Saved entries:
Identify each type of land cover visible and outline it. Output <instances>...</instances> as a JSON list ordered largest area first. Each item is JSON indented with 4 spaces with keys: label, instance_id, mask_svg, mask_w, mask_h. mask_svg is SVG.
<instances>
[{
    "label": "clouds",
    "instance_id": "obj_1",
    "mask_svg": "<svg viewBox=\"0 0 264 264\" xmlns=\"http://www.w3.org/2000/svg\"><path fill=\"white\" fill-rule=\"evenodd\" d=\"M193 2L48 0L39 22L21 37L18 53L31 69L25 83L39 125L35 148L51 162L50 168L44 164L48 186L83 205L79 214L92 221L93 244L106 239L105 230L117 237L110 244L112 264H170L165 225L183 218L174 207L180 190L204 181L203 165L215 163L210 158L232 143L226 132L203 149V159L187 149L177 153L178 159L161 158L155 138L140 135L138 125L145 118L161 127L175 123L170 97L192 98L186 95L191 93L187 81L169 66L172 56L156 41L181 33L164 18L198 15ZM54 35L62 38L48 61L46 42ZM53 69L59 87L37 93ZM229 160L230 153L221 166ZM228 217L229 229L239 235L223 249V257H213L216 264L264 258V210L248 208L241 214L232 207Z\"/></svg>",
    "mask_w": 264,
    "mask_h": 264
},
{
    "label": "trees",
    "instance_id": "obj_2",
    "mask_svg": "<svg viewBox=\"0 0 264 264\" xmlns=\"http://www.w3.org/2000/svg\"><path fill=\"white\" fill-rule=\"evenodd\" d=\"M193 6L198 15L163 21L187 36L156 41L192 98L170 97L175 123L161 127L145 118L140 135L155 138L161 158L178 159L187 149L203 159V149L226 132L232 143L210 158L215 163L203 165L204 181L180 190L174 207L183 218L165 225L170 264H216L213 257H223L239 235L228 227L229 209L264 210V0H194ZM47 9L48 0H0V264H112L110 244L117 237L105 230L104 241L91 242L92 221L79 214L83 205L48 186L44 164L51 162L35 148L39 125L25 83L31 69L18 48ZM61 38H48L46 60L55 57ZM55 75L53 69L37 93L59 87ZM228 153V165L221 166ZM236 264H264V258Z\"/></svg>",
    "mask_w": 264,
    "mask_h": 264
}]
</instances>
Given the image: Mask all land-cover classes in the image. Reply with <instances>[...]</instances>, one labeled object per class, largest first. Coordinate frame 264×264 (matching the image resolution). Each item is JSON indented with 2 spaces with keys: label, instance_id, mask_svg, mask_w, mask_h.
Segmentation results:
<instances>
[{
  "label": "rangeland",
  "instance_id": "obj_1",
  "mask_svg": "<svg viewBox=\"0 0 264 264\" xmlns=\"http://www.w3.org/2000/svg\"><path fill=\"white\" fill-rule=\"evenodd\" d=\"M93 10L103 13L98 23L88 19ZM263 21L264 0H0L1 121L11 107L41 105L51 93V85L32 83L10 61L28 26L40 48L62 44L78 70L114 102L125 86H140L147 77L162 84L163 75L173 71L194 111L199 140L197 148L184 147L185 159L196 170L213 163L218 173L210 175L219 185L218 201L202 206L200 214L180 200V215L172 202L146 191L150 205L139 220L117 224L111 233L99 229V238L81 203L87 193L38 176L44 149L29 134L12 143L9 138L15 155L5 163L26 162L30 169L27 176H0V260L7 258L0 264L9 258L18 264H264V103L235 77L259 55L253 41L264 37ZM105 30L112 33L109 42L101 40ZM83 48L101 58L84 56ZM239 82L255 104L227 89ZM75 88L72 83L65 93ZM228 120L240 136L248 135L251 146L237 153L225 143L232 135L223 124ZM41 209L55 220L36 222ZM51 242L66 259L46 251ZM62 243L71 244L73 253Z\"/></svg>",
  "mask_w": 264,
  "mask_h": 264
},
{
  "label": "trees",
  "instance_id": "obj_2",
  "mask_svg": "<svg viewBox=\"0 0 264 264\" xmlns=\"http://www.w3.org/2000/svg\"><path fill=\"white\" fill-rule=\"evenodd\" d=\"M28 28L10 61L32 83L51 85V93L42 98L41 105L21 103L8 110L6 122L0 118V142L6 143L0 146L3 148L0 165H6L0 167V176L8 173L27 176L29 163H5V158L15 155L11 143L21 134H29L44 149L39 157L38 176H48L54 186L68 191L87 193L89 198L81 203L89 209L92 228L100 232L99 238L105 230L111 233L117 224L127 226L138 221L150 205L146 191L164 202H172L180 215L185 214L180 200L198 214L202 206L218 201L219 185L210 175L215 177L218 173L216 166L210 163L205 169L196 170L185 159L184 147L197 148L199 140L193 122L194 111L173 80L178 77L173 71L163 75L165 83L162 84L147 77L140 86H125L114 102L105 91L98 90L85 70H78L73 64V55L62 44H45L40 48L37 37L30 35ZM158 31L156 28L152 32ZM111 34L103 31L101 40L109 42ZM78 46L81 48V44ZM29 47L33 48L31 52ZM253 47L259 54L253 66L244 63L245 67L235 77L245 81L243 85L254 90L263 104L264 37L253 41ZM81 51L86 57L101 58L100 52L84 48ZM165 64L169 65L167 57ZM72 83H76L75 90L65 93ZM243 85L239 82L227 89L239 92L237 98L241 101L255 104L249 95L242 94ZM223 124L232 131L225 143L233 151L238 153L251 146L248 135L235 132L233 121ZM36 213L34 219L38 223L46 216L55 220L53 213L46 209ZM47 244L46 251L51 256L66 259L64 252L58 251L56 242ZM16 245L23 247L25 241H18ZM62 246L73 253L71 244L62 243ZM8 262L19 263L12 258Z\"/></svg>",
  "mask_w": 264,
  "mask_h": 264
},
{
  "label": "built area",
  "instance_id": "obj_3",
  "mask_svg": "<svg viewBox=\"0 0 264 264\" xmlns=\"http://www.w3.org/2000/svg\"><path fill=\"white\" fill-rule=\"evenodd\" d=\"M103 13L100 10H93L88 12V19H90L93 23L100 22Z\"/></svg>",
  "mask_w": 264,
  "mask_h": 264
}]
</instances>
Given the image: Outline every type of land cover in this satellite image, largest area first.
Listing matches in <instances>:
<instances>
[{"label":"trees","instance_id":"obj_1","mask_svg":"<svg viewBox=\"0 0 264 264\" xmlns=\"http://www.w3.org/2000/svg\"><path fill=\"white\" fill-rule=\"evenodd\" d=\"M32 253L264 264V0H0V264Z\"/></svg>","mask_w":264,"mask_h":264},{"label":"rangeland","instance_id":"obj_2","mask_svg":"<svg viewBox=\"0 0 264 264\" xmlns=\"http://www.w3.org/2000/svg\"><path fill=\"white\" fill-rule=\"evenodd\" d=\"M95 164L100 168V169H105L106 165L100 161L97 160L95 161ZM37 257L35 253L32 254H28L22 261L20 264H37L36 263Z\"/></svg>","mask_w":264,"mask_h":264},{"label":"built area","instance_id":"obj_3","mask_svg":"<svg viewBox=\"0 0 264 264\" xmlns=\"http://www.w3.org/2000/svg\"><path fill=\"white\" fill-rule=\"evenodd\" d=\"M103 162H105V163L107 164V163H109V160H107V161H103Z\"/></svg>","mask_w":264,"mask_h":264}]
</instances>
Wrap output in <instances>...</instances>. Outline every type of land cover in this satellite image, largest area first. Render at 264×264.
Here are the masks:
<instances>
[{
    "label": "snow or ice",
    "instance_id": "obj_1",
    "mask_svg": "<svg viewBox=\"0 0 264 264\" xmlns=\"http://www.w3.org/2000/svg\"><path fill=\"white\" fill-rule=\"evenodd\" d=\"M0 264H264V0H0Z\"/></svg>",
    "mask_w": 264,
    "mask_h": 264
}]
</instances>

Task to carry out
Select every line of the records that contains the string "largest", matching case exactly, and copy each one in full.

Response for this exercise
Identify each type of land cover visible and outline it. Output <instances>...</instances> as a JSON list ordered largest area first. Each item is JSON indented with 4 spaces with keys: label, instance_id, mask_svg, mask_w, mask_h. mask_svg is SVG.
Given the image: Mask all land-cover classes in the image. Reply with <instances>[...]</instances>, one labeled object per class, largest first. Coordinate frame 264×264 (matching the image resolution). Each item is JSON indented with 2 spaces with keys: label, instance_id, mask_svg, mask_w, mask_h.
Given the image: Outline every type of land cover in this satellite image, largest area first.
Wrap output in <instances>...</instances>. Outline every type of land cover in this satellite image, largest area first. Render at 264×264.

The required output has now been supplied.